Picture research by Thomas Wills
Image provided by Devon Library and Information Services (source unknown)
An unexpected move to Alphington
By Geoff Mitchell
On the Saturday before the Blitz we went to a fete in Alphington. It was a marvellous day, blue sky. My mother was in a cycle touring club and we went to see some cyclist friends of hers there, and their son Philip. There was a horse ride. I'd never been on a horse. To my disappointment it was Philip who was to ride first. He got up but the horse became a mule and wouldn't budge. The man threw a bucket of water over it and off it went, with Philip clinging on for dear life. He was alright but that was the end of the horse rides so number two in line, me, didn't get a go at all.
I was in church when the house was bombed
Our house was in Sidwell Street, right opposite St Sidwell's Church. I was in that church when the house was bombed on 4 May. Our house was three storeys. The front stayed up for a while. Then I watched it come down. It was the middle of the night. The shower of sparks went up into the heavens and I watched it rise and rise into a black sky. I watched it with my grandfather. At least nobody was killed, except my cat. I've never forgotten that.
We didn't have anywhere to live
There was no school next Monday morning. We didn't have anywhere to live, so we lived with my mother's cycling friends in turn. Anybody who'd put us up. The first place was Alphington. We went to those same friends. Philip, their son, was a year younger than me so I went to school with him.
Alphington was a village then. The house where I lived was 17 Devonia Terrace. It's renamed now as Church Road, the whole lot. It was definitely a village. In 1966 the Rector of Alphington flew the flag at half-mast for the death of Alphington when it came into Exeter. Behind Devonia Terrace was fields, all fields. At the end was a pile of builders' sand that we used to play in.
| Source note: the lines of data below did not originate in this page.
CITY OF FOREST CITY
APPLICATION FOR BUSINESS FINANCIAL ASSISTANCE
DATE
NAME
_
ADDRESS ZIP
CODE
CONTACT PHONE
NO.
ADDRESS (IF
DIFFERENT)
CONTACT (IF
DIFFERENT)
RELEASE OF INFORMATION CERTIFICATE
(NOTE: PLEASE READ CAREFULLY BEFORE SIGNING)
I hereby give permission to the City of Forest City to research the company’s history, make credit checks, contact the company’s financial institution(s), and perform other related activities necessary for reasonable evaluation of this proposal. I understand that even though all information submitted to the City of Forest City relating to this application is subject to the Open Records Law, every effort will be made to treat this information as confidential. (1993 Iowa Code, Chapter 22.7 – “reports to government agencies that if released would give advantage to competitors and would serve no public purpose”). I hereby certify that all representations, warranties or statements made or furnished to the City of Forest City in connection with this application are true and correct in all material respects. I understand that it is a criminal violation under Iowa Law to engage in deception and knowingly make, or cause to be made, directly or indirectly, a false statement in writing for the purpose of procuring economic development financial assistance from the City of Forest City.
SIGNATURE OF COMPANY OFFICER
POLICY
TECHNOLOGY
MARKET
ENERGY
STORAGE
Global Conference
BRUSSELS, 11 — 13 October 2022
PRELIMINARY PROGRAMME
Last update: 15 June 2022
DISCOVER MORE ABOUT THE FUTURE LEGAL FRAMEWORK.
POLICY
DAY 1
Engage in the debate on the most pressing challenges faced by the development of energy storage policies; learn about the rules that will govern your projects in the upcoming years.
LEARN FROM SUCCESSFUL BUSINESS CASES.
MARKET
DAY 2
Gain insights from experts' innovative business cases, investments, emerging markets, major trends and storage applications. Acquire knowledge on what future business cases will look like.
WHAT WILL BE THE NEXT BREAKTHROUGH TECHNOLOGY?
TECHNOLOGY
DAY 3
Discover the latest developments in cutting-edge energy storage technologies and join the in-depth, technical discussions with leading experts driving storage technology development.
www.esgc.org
It's now Marsh Barton trading estate.
We got used to it.
We finished up in a requisitioned house, one that the council had requisitioned for homeless families, in another part of the city. Children are very adaptable. We got used to it.
Later we learned to smoke in Alphington. We used to picnic on the fields. It was pasture. When it rains, which it always does on a picnic, there were handy railway arches where you could go and shelter. That was the railway that went to Ide. It's all gone now. The bus used to get as far as the cattle market then it was a walk from the Marsh Barton entrance to Alphington. It was a trip to the country.